CONSIGNE 1 - Dans le texte sur les All Blacks, quel score ont-ils obtenu contre les Boks lors du dernier Rugby Championship ?

TEXTE FOURNI -
◇ ◇ ◇ ◇ ◇ ◇ ◇

La rechute est violente. Historique. Après deux saisons dans le creux de la vague après la crise sanitaire, les All Blacks arrivaient en Europe requinqués après avoir survolé le dernier Rugby Championship, signant quatre succès probants et remportant la compétition phare de l’hémisphère sud pour la 20e fois (10 fois depuis l’intégration de l’Argentine en 2012) avec notamment un succès 35-20 sur les Boks. Les nuages se dissipaient, pensait-on, après une série de revers humiliants, notamment cette série de test-matchs perdus à domicile face à l’Irlande (2-1) – une première depuis 1994 contre le XV de France de Pierre Berbizier – et un premier revers sur leurs terres contre l’Argentine.

◇ ◇ ◇ ◇ ◇ ◇ ◇

Lignes issues d'une collection:

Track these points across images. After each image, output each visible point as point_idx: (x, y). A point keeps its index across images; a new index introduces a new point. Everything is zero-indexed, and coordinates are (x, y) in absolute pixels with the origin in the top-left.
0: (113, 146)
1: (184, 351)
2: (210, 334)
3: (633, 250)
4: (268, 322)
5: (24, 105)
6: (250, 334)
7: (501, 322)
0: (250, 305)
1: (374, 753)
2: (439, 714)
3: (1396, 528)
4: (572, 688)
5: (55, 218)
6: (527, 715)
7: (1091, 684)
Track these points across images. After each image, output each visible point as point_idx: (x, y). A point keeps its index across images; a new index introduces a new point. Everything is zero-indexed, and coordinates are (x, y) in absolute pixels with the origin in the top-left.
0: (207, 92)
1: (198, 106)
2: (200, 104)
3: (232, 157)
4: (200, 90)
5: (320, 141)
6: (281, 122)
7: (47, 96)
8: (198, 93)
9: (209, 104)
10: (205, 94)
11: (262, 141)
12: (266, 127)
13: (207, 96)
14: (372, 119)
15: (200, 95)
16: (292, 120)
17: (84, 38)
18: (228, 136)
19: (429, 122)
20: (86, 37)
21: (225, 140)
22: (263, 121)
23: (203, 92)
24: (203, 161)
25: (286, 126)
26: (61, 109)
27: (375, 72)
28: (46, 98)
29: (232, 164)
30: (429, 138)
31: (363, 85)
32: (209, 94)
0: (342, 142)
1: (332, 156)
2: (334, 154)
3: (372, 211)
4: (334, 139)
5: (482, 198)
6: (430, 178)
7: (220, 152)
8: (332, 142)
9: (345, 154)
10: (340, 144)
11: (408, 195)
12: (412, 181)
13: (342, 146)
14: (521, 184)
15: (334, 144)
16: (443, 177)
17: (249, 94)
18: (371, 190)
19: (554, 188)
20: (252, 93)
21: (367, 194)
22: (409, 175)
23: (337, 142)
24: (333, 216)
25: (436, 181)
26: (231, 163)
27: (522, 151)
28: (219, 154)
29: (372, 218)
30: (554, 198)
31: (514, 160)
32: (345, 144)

◇ ◇ ◇ ◇ ◇ ◇ ◇

CONSIGNE 2 - Restituez sous forme de liste JSON de chaînes, une chaîne par ligne et sans lignes vides, le passage des lignes de données allant de leur début jusqu'à la ligne contenant "7: (1091, 684)", cette dernière incluse.

RÉPONSE 1 - Ils se sont imposés 35-20.

RÉPONSE 2 -
[
  "Track these points across images. After each image, output each visible point as point_idx: (x, y). A point keeps its index across images; a new index introduces a new point. Everything is zero-indexed, and coordinates are (x, y) in absolute pixels with the origin in the top-left.",
  "0: (113, 146)",
  "1: (184, 351)",
  "2: (210, 334)",
  "3: (633, 250)",
  "4: (268, 322)",
  "5: (24, 105)",
  "6: (250, 334)",
  "7: (501, 322)",
  "0: (250, 305)",
  "1: (374, 753)",
  "2: (439, 714)",
  "3: (1396, 528)",
  "4: (572, 688)",
  "5: (55, 218)",
  "6: (527, 715)",
  "7: (1091, 684)"
]